EXERCISE DETAILS :: Going down the data below, set down exactly the line with "left eye: (91, 107)" and each line after it through the line with "left ear: (281, 110)"; no other lines.

Pictured people or hands with joints ::
# # #

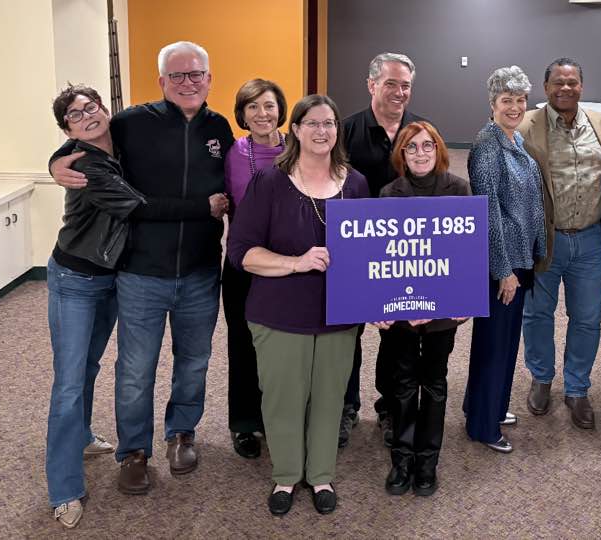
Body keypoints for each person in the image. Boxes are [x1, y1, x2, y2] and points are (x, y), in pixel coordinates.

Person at [49, 41, 233, 494]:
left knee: (194, 362)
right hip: (140, 274)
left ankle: (181, 433)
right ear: (161, 81)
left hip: (200, 271)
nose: (187, 83)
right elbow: (84, 143)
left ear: (209, 78)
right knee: (135, 370)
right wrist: (54, 164)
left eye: (196, 74)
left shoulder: (220, 128)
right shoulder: (132, 122)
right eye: (177, 75)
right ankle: (133, 451)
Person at [227, 94, 369, 515]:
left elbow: (371, 253)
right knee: (283, 399)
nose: (322, 131)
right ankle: (286, 476)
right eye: (312, 124)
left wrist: (379, 302)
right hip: (279, 313)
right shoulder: (270, 182)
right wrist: (295, 262)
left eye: (329, 123)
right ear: (296, 130)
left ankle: (321, 475)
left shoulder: (356, 184)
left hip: (339, 315)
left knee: (330, 397)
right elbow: (241, 252)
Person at [45, 84, 146, 529]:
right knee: (69, 383)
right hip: (75, 279)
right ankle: (64, 489)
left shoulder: (121, 139)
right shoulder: (83, 163)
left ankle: (83, 436)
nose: (86, 116)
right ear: (68, 130)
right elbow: (137, 207)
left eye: (91, 107)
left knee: (88, 366)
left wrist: (52, 162)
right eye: (74, 115)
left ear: (104, 108)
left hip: (112, 278)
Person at [517, 58, 601, 430]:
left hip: (591, 239)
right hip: (546, 238)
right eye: (558, 82)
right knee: (537, 314)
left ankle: (577, 388)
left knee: (587, 319)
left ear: (581, 86)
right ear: (545, 87)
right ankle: (541, 377)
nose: (565, 88)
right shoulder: (525, 125)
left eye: (572, 82)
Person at [374, 122, 471, 497]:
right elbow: (381, 258)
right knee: (402, 386)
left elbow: (465, 253)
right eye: (411, 147)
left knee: (433, 384)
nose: (420, 153)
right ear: (401, 153)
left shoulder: (458, 189)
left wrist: (461, 301)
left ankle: (427, 462)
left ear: (439, 149)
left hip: (443, 312)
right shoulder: (388, 194)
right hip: (400, 310)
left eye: (427, 145)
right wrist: (382, 305)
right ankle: (401, 460)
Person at [339, 52, 430, 448]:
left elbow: (435, 185)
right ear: (371, 84)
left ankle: (390, 406)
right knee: (347, 334)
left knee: (399, 337)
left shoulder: (421, 130)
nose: (399, 92)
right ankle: (345, 406)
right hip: (354, 253)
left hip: (403, 255)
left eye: (405, 85)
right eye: (391, 83)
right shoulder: (345, 131)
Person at [464, 66, 546, 453]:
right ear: (492, 103)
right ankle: (483, 426)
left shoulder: (514, 139)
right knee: (494, 344)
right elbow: (488, 211)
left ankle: (489, 406)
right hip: (503, 265)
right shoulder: (487, 145)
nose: (514, 107)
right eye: (506, 100)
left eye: (520, 100)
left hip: (520, 259)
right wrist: (503, 270)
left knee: (506, 341)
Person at [223, 79, 288, 459]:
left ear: (281, 110)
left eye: (269, 106)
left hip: (288, 262)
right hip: (244, 262)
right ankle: (245, 422)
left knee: (285, 345)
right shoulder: (231, 152)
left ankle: (280, 418)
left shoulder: (296, 149)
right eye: (253, 107)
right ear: (242, 115)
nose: (262, 114)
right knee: (243, 343)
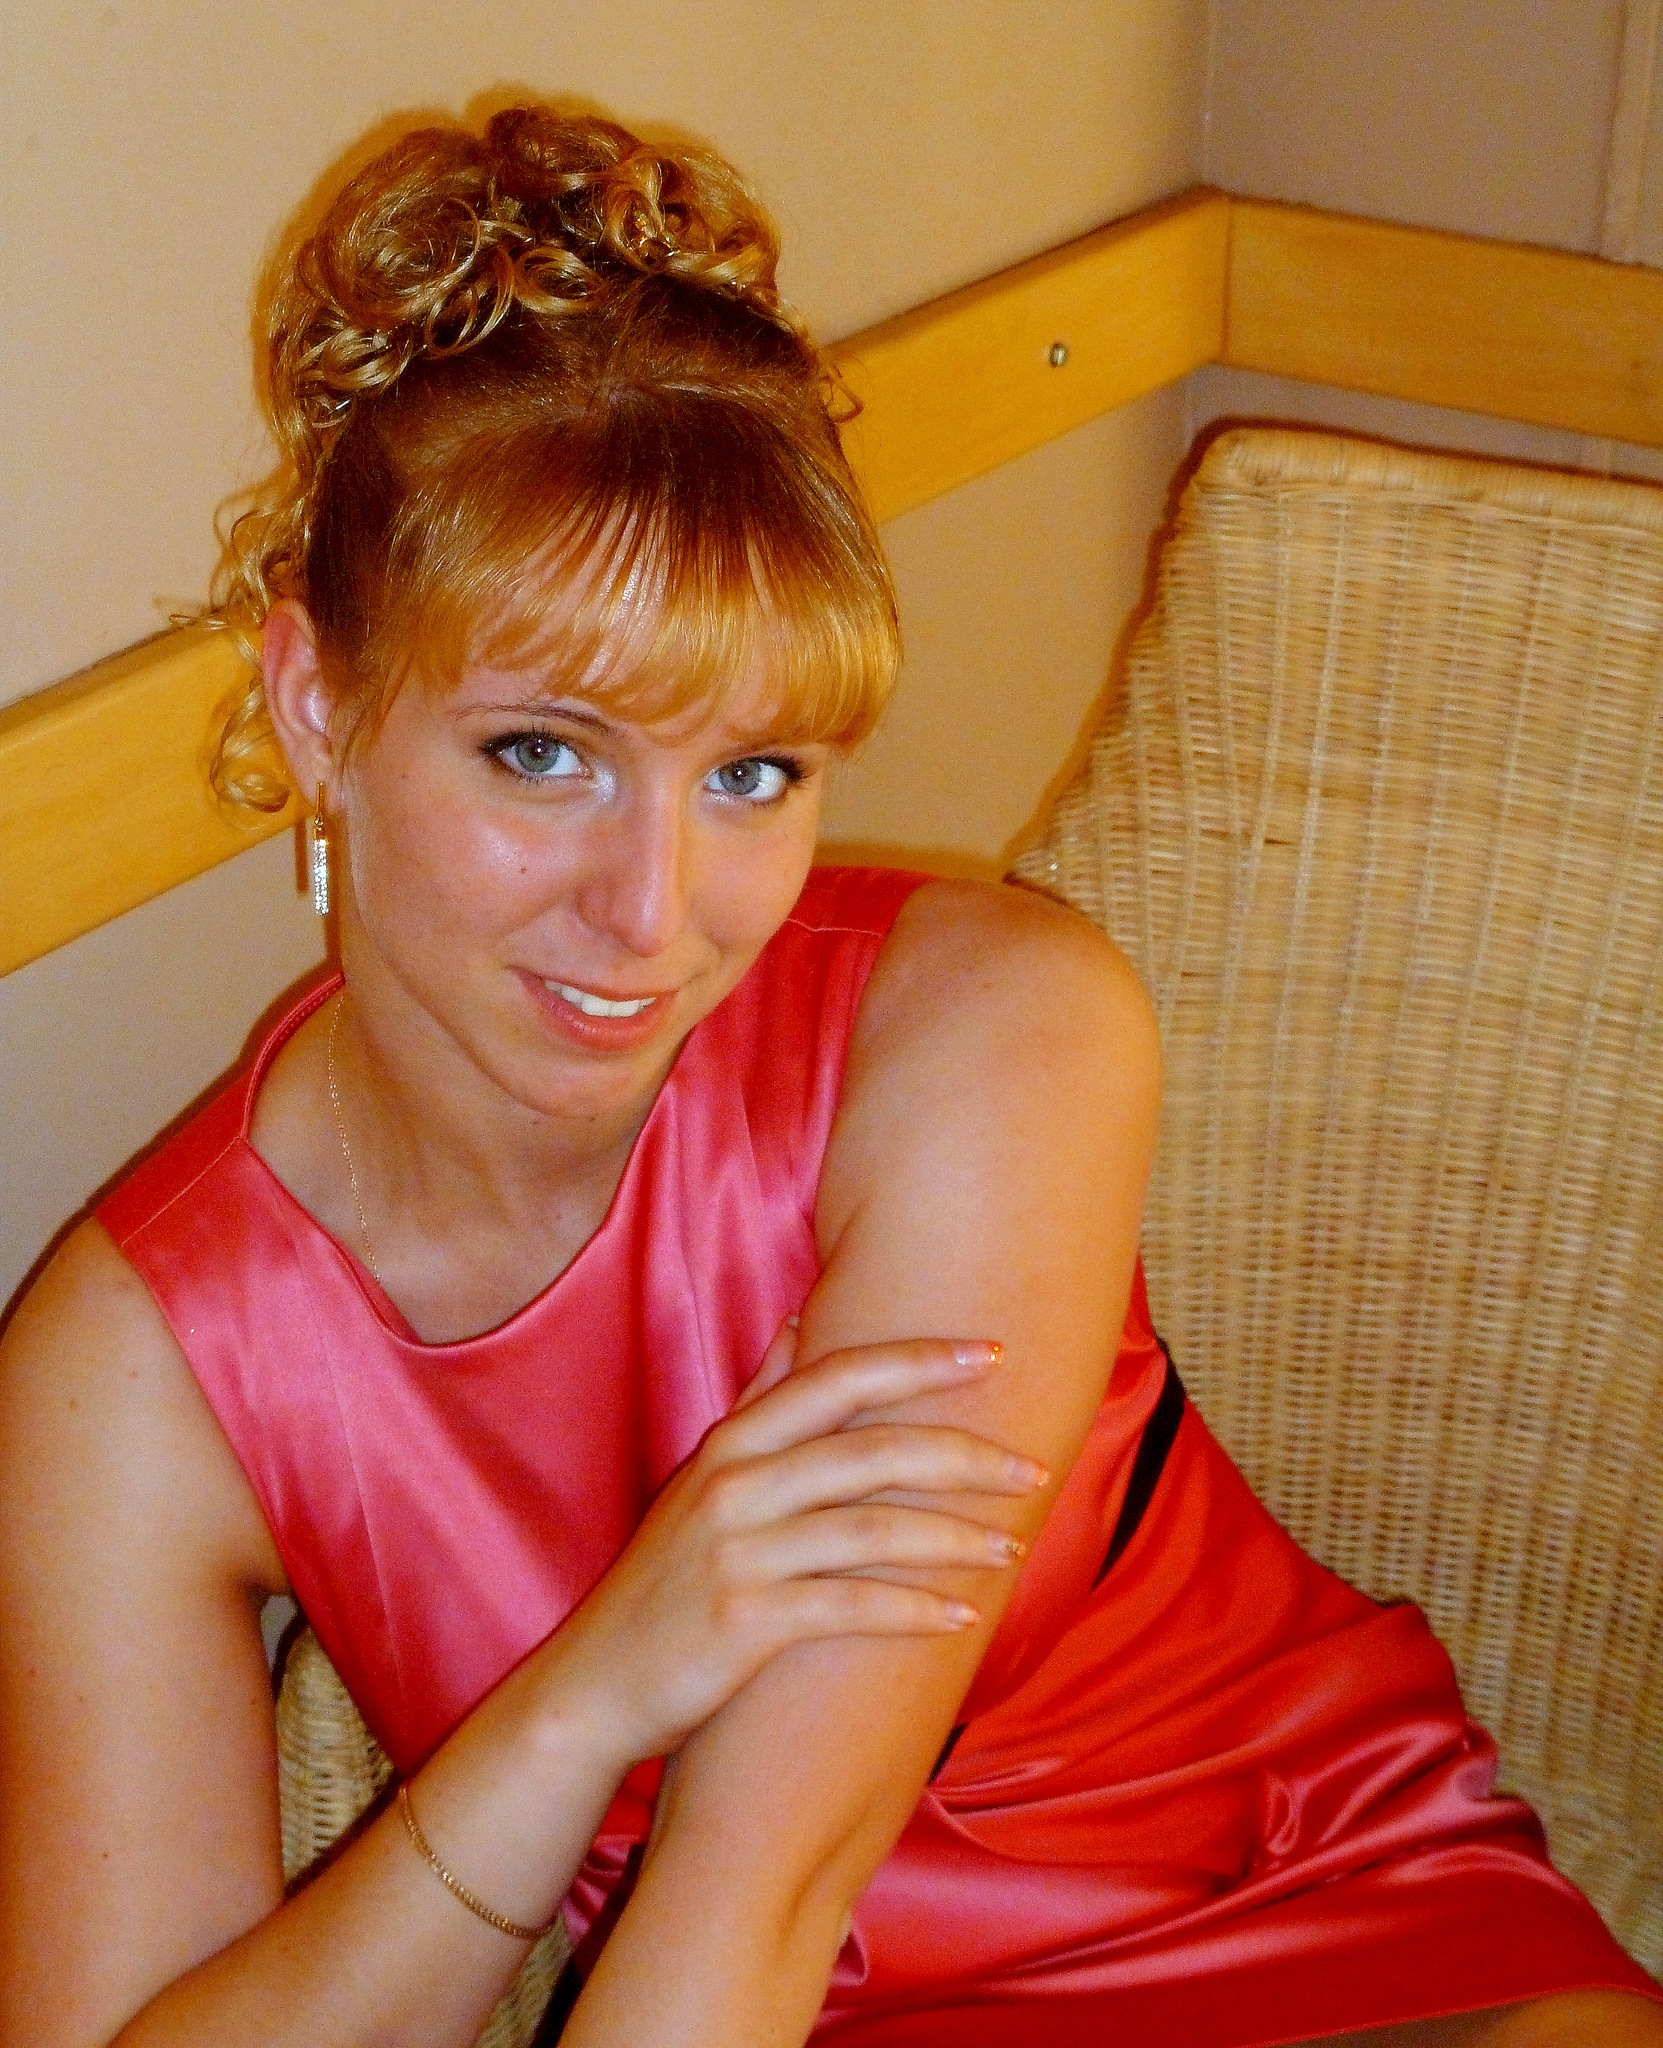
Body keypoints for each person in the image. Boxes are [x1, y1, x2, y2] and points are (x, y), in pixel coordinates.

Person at [0, 104, 1658, 2048]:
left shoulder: (988, 1039)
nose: (654, 913)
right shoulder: (136, 1363)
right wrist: (583, 1700)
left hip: (1318, 1919)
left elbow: (764, 1888)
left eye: (753, 775)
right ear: (316, 705)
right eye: (544, 753)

# # #

EXERCISE ANSWER ::
left eye: (91, 107)
left knee: (88, 366)
left wrist: (52, 162)
right eye: (74, 115)
left ear: (104, 108)
left hip: (112, 278)
Person at [517, 58, 601, 430]:
left hip: (591, 239)
right hip: (546, 238)
right eye: (558, 82)
right knee: (537, 314)
left ankle: (577, 388)
left knee: (587, 319)
left ear: (581, 86)
right ear: (545, 87)
right ankle: (541, 377)
nose: (565, 88)
right shoulder: (525, 125)
left eye: (572, 82)
Person at [374, 122, 471, 497]:
right elbow: (381, 258)
right knee: (402, 386)
left elbow: (465, 253)
right eye: (411, 147)
left knee: (433, 384)
nose: (420, 153)
right ear: (401, 153)
left shoulder: (458, 189)
left wrist: (461, 301)
left ankle: (427, 462)
left ear: (439, 149)
left hip: (443, 312)
right shoulder: (388, 194)
right hip: (400, 310)
left eye: (427, 145)
right wrist: (382, 305)
right ankle: (401, 460)
Person at [339, 52, 430, 448]:
left elbow: (435, 185)
right ear: (371, 84)
left ankle: (390, 406)
right knee: (347, 334)
left knee: (399, 337)
left shoulder: (421, 130)
nose: (399, 92)
right ankle: (345, 406)
right hip: (354, 253)
left hip: (403, 255)
left eye: (405, 85)
right eye: (391, 83)
right shoulder: (345, 131)
Person at [464, 66, 546, 453]:
right ear: (492, 103)
right ankle: (483, 426)
left shoulder: (514, 139)
right knee: (494, 344)
right elbow: (488, 211)
left ankle: (489, 406)
right hip: (503, 265)
right shoulder: (487, 145)
nose: (514, 107)
right eye: (506, 100)
left eye: (520, 100)
left hip: (520, 259)
right wrist: (503, 270)
left knee: (506, 341)
Person at [223, 79, 288, 459]:
left ear: (281, 110)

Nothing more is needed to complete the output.